#### Instructions
A – In the text on sharing file metadata with a central server, why is delta hashing said to be useful? Answer in one to three sentences.
B – Carry on the text on sharing file metadata with a central server from where it stops.

#### Study text
In various aspects, only privacy-preserving metadata may be transmitted to a centralized repository. Raw file data content does not leave the endpoint. Instead, each endpoint transmits only anonymized or obfuscated metadata and classification outcomes to the centralized server. Such metadata may include file classification category and confidence scores, file hashes and incremental changes (hash-deltas) for integrity attestation. A hash delta is a difference between a current hash of a data record and a previously stored hash of a same or similar record. Delta hashing allows systems, in various aspects, to efficiently identify and process only changed data rather than reprocessing an entire dataset, thereby more efficiently utilizing computing resources. User interaction statistics may be provided without personal user identifiers, for privacy compliance. Contextual data points, e.g., business unit, department-level identifiers, file storage locations may be obfuscated as well. Such a use of hash-deltas to enhance a machine learning model for document classification reflects an improvement in the functioning of a computer as compared to state-of-the-art artificial intelligence-based document classification systems. The technical solution of application of delta hashes to metadata associated with user interactions with data objections provides a technical solution to the technical problem of improving the functioning of artificial intelligence-based automated document classification.
In various aspects, metadata associated with data objects may be centrally aggregated and analyzed. A central server may collect and aggregate metadata from multiple endpoints across an organization. In so doing, a central server generates a physical electrical signal which signal the central server transmits to a plurality of endpoints to instruct the endpoints to produce a responsive signal containing information regarding changes to one or more machine learning models associated with the endpoints. A centralized engine applies advanced analytics and artificial intelligence models on the aggregated metadata to generate organization-wide insights on data classification patterns and trends. Misclassifications or false positives/negatives may then be identified based on metadata consistency analysis and historical patterns. Classification policy adjustments may be recommended based on observed organizational behavior and document usage patterns. This centrally developed corpus of enterprise information may be used to support audit trails, compliance reporting, and security monitoring through metadata-driven analytics and dashboards.

#### Listed entries
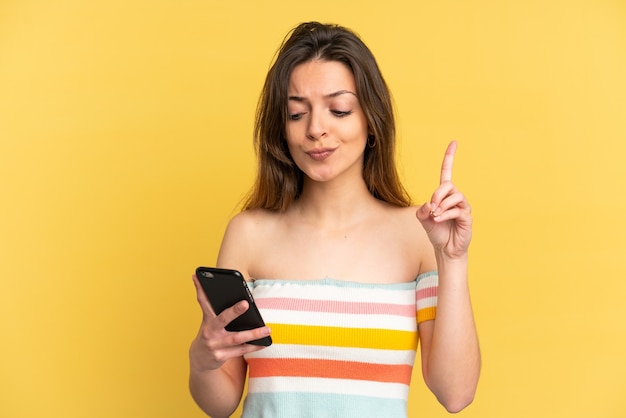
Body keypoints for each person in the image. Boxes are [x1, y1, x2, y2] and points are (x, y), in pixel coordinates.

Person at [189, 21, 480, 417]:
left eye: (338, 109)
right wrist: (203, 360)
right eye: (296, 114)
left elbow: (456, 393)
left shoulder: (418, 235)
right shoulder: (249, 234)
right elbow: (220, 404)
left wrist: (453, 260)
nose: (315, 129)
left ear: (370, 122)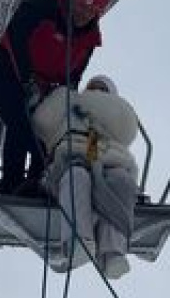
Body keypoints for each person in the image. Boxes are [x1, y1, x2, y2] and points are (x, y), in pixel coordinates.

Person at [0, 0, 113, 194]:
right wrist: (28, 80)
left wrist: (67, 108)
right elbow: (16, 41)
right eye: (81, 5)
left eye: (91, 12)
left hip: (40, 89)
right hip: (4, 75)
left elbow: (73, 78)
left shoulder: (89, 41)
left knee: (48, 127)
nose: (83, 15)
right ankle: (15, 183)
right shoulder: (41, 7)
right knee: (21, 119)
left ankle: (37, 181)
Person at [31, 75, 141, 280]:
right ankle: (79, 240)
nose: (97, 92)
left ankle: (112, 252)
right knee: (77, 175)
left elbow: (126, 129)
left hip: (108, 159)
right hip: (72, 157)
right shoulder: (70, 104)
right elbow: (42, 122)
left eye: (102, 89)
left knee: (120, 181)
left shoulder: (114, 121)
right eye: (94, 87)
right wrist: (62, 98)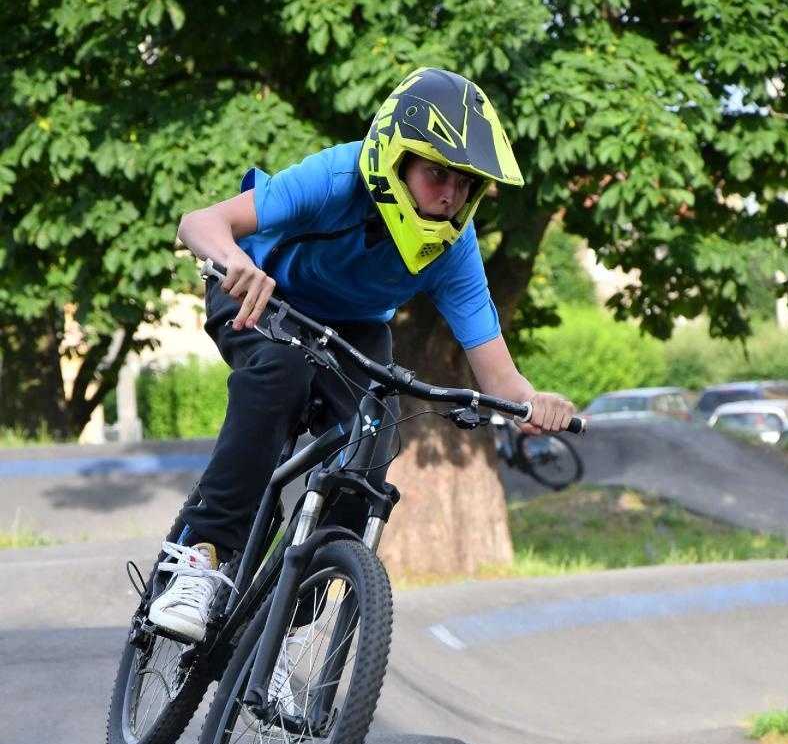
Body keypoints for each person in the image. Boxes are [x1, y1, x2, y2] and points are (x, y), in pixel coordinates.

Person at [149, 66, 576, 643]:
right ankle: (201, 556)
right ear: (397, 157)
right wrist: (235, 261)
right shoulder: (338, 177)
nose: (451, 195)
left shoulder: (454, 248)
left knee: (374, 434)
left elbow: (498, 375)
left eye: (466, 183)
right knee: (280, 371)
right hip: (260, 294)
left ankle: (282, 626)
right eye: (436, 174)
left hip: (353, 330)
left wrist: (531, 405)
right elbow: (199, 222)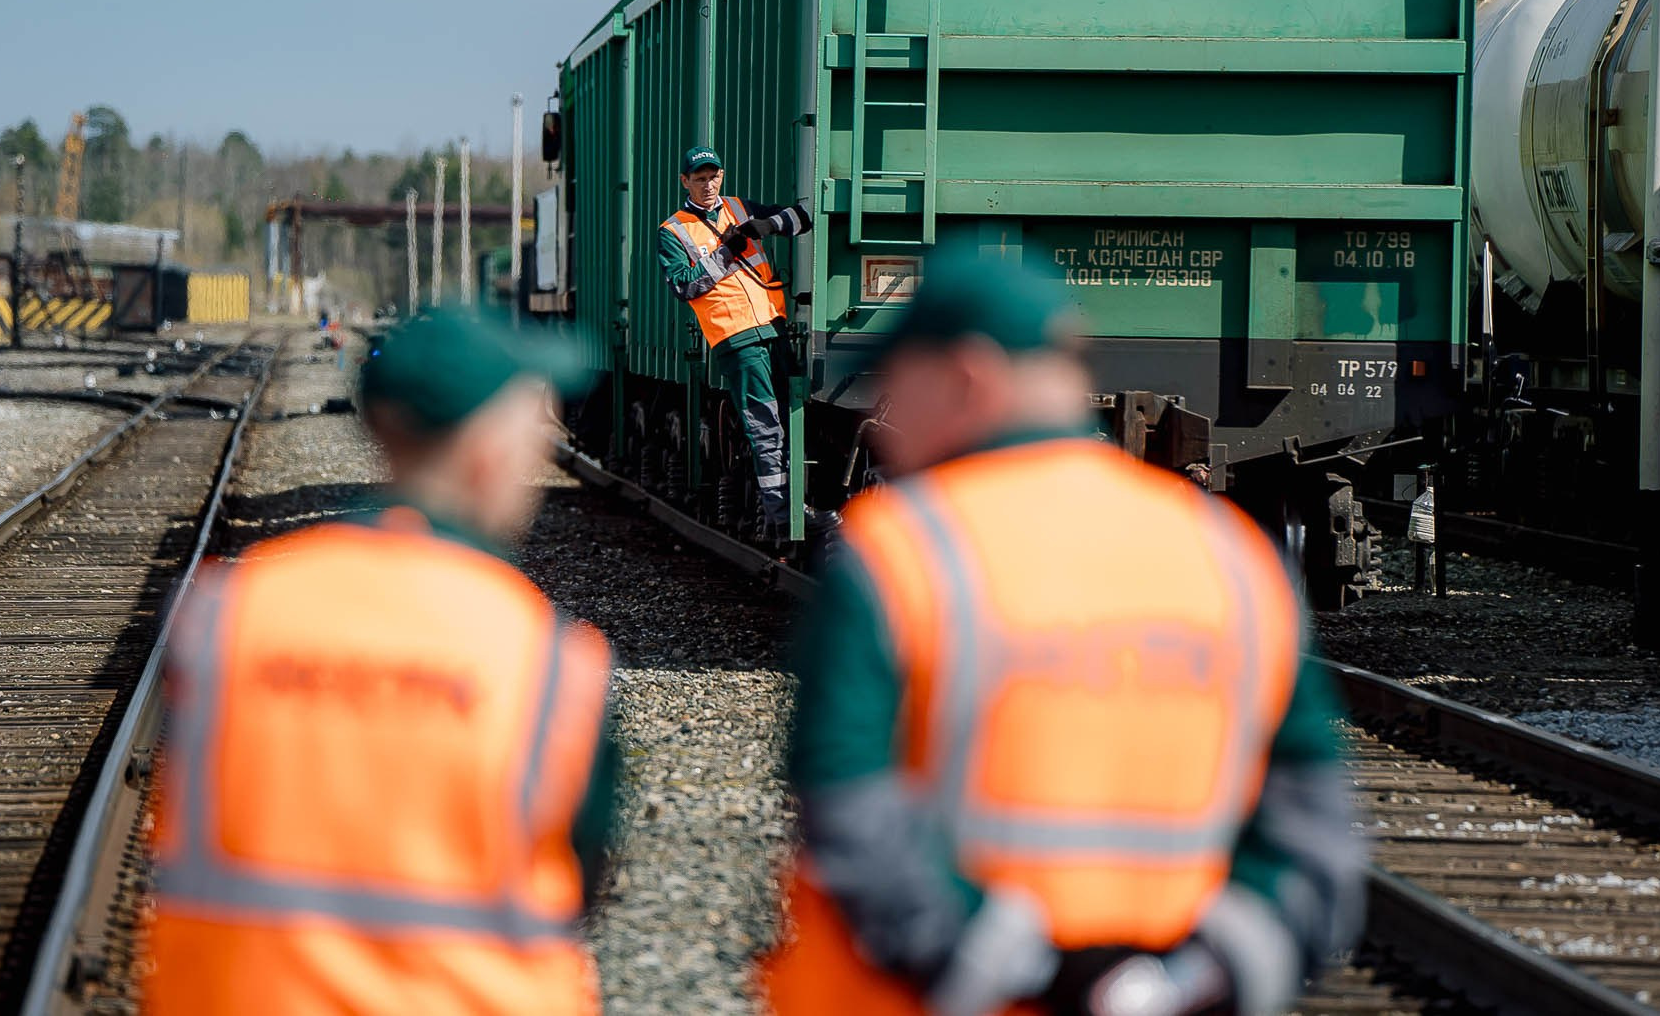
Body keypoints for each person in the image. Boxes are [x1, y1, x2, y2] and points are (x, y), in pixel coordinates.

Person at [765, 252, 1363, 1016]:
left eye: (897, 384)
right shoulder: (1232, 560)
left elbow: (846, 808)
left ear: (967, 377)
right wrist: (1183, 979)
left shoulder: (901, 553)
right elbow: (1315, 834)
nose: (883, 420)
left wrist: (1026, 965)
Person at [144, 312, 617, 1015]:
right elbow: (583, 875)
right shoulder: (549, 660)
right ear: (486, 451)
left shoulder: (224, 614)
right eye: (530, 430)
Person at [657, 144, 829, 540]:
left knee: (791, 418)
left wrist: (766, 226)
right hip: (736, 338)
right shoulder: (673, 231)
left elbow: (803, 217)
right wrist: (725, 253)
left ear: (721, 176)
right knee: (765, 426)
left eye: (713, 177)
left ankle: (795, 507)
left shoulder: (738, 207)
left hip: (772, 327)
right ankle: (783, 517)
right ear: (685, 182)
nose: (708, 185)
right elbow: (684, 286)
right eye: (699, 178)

#### Outputs by task
A – Delta hashing lets a system pick out and handle only the data that has changed, so it doesn't have to reprocess the whole dataset. This makes better use of computing resources.

B –
In various aspects, continuous improvement and false-positive classification reduction may be provided in the form of a supervised feedback loop. Automatic data object classification systems consistent with various aspects may incorporate supervised learning at an endpoint level, allowing users and administrators to identify misclassifications. Endpoint modules may then use such manual inputs as feedback for incremental training adjustments. Centralized aggregation of these feedback signals enables continuous improvement of the enterprise model and adaptive policy updates.
In various aspects, data and code integrity attestation may be provided by way of cryptographic hashing (e.g., SHA-256) of files and incremental hash-deltas performed on endpoints to provide integrity verification without content exposure. In various aspects, a centralized server maintains attestation logs based on endpoint-provided metadata hashes, enabling compliance, auditing, and forensic analysis capabilities.
FIG. 1 shows an exemplary high-level system architecture diagram 100 consistent with various aspects. Diagram 100 illustrates an overall architecture of the distributed artificial-intelligence-based file classification system 106, highlighting endpoint devices 118, 120, and 122 performing local artificial-intelligence data object (file) classification independently. Endpoints 118, 120, and 122 analyze files locally and transmit only anonymized metadata (without sensitive data) to a centralized analytics server 102 employing an aggregator 108, which transmits and receives anonymized metadata from various endpoints 118, 120, and 122 via exemplary transmission links 124 and 126. Analytics server 102 aggregates metadata, generates insights, and provides updated policies back to endpoints 118, 120, and 122 to enhance classification accuracy.
In various aspects, enterprise data sources 104 may be provided, such as, for example, organizational productivity software, document and/or presentation composition tools or communications tools such as e-mail or organizational chat platforms. Drive 110 may be a cloud-based storage service that allows users to store, access, and share files across multiple devices. Share 112 may be a web-based platform that enables organizations to store, organize, share, and access information for document management and collaboration. Apps 114 may include office productivity software such as spreadsheets, email user interfaces, and word processors. Chat 116 may include one or more cloud-based unified communication and collaboration platforms, such as a group-based communication platform that provides features such as instant messaging, video conferencing and file sharing.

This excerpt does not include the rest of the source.